• The task
Copy the Martin Niemöller text below word for word, from start to finish.

• Provided text
Today, the quote has entered public discourse and popular culture. It is variously referred to as a poem, a confession, or an aphorism. The quote is also frequently adapted and rewritten as a political tool, often in ways that are not in keeping with Niemöller's original intentions. 

Who was Martin Niemöller?

Pastor Martin Niemöller at his desk in his home.Martin Niemöller was born the son of a Lutheran pastor in the German Empire on January 14, 1892. At age 21 he started his career in the Imperial German Navy as an officer. During World War I (1914–1918), Niemöller served as an officer on a U-Boat (a submarine). For his role in sinking Allied ships he earned the high honor, the Iron Cross First Class, in 1917.  

Niemöller was a fervent nationalist and anti-communist. He was devastated by Germany’s defeat in World War I and the collapse of the German Empire. He also strongly opposed the new postwar German government called the Weimar Republic (1918–1933). Unwilling to serve the new government, Niemöller resigned from the Navy in 1919. 

In 1920, Niemöller began seminary training at the University of Münster. He was ordained as a Lutheran pastor in 1924. During the 1920s and early 1930s, he participated in right-wing and antisemitic political parties and organizations.

• Data for analysis

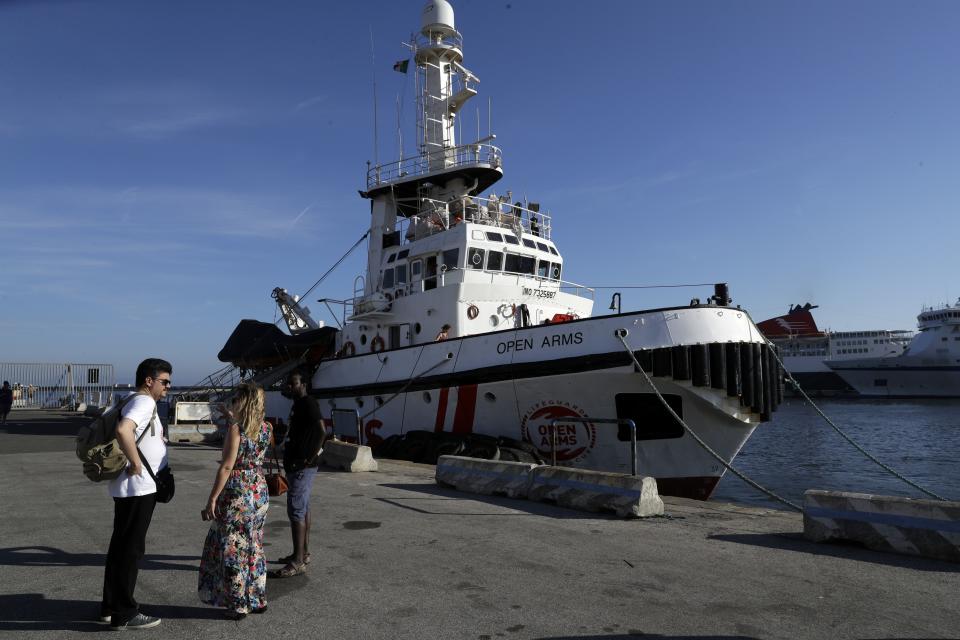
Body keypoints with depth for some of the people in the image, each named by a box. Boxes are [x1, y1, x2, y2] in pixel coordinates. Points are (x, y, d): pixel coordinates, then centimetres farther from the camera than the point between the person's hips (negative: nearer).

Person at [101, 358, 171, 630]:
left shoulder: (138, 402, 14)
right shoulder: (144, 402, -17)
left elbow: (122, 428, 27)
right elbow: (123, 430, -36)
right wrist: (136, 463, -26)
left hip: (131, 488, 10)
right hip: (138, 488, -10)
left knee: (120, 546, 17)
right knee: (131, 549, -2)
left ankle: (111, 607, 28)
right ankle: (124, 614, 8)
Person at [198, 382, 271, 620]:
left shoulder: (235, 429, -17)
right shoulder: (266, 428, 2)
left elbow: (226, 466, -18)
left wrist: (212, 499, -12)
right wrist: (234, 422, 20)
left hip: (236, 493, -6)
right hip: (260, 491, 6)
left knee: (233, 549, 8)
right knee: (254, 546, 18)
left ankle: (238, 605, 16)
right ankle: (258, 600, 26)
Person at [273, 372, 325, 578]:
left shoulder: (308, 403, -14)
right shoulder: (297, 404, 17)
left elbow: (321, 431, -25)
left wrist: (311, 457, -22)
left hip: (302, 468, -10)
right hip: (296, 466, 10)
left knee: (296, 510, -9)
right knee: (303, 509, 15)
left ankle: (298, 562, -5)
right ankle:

• Result for this exercise
Today, the quote has entered public discourse and popular culture. It is variously referred to as a poem, a confession, or an aphorism. The quote is also frequently adapted and rewritten as a political tool, often in ways that are not in keeping with Niemöller's original intentions. 

Who was Martin Niemöller?

Pastor Martin Niemöller at his desk in his home.Martin Niemöller was born the son of a Lutheran pastor in the German Empire on January 14, 1892. At age 21 he started his career in the Imperial German Navy as an officer. During World War I (1914–1918), Niemöller served as an officer on a U-Boat (a submarine). For his role in sinking Allied ships he earned the high honor, the Iron Cross First Class, in 1917.  

Niemöller was a fervent nationalist and anti-communist. He was devastated by Germany’s defeat in World War I and the collapse of the German Empire. He also strongly opposed the new postwar German government called the Weimar Republic (1918–1933). Unwilling to serve the new government, Niemöller resigned from the Navy in 1919. 

In 1920, Niemöller began seminary training at the University of Münster. He was ordained as a Lutheran pastor in 1924. During the 1920s and early 1930s, he participated in right-wing and antisemitic political parties and organizations.